A Opas (Organização Pan-Americana de Saúde), braço da OMS (Organização Mundial da Saúde) no continente americano, esclarece que algumas infecções graves por adenovírus provocaram hepatite em pacientes imunocomprometidos ou transplantados, por exemplo.
“No entanto, essas crianças não correspondem a essa descrição – elas eram previamente saudáveis.”
A OMS ressalta que existem mais de 50 tipos de adenovírus que podem causar doenças em humanos, sendo que o 41 geralmente causa diarreia, vômito e febre, muitas vezes acompanhados de sintomas respiratórios.

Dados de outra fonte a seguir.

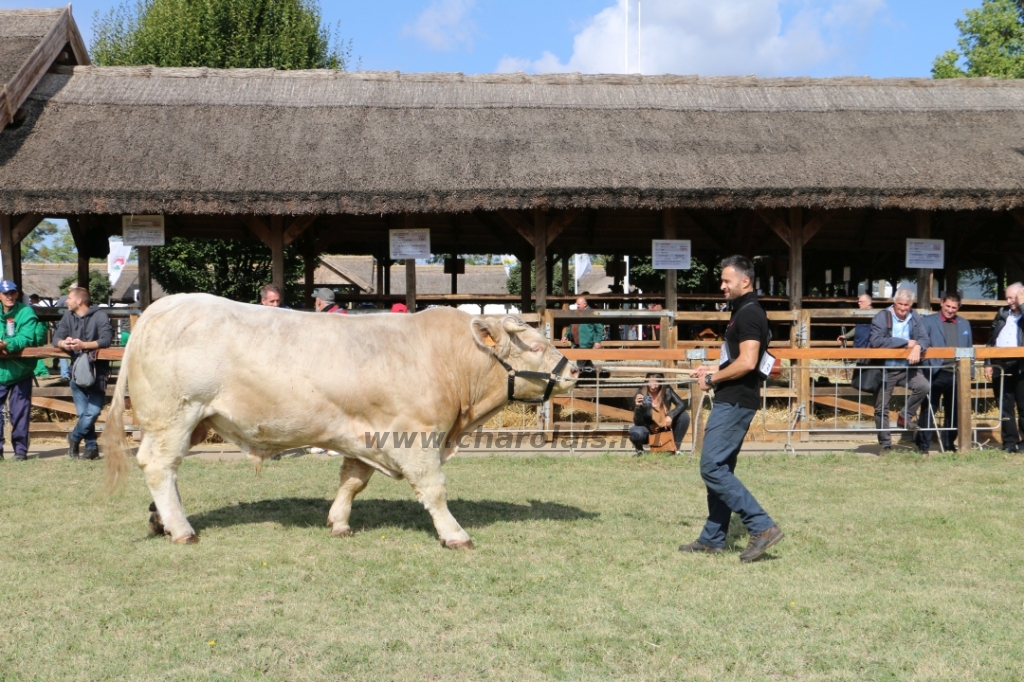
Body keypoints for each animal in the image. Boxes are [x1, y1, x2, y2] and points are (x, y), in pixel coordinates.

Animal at [109, 292, 585, 548]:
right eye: (535, 345)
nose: (576, 369)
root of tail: (160, 307)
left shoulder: (364, 433)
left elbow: (352, 481)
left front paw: (338, 522)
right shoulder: (415, 436)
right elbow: (434, 489)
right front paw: (454, 534)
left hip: (193, 421)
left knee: (165, 470)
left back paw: (160, 519)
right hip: (176, 414)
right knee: (159, 466)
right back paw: (181, 528)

“Fatores como aumento da suscetibilidade entre crianças pequenas após um nível mais baixo de circulação de adenovírus durante a pandemia de Cocivd-19, o potencial surgimento de um novo adenovírus, bem como a coinfecção por Sars-CoV-2, precisam ser mais investigados”.
A organização reforça que não há evidências que suportem relação com as vacinas contra a Covid-19.
As hipóteses relacionadas aos efeitos colaterais das vacinas Covid-19 não são suportadas atualmente, pois a grande maioria das crianças afetadas não recebeu a vacinação contra a Covid-19.
ORGANIZAÇÃO MUNDIAL DA SAÚDE
A entidade avalia que não há informações suficientes para definir se há um surto. Por esta razão, considera o risco global baixo.
“É possível que estejamos tomando conhecimento de uma situação que existia antes, mas que passou despercebida porque eram poucos os casos”, acrescenta.
Como é feito o tratamento?
Os pacientes que apresentem sintomas de hepatite, seja qual for a origem, devem ser tratados de forma a aliviar os sintomas e deixá-los estáveis.
Uma dieta adequada e repouso podem ser suficientes em alguns casos. A maioria deles evolui sem complicações.
Todavia, em indivíduos com insuficiência hepática, a única solução é o transplante de fígado.
Como proteger as crianças e adolescentes?
O desconhecimento que ainda existe acerca desse tipo de hepatite faz com que medidas de controle eficazes não possam ser estabelecidas, segundo o ECDC.
“A exposição fecal-oral a vírus como adenovírus é mais provável para crianças pequenas. Recomendamos, portanto, reforçar as boas práticas gerais de higiene (incluindo higiene cuidadosa das mãos, limpeza e desinfecção de superfícies) em ambientes frequentados por crianças pequenas”, pontua o órgão.
A Opas sugere também medidas que protejam da infecção pelo adenovírus. O uso de máscaras é uma delas, além da etiqueta respiratória (cobrir a boca ao tossir ou espirrar).
Sendo algo ainda raro, o mais indicado por especialistas é que os pais observem os sintomas da doença e, ao suspeitarem de hepatite, procurem um serviço de saúde.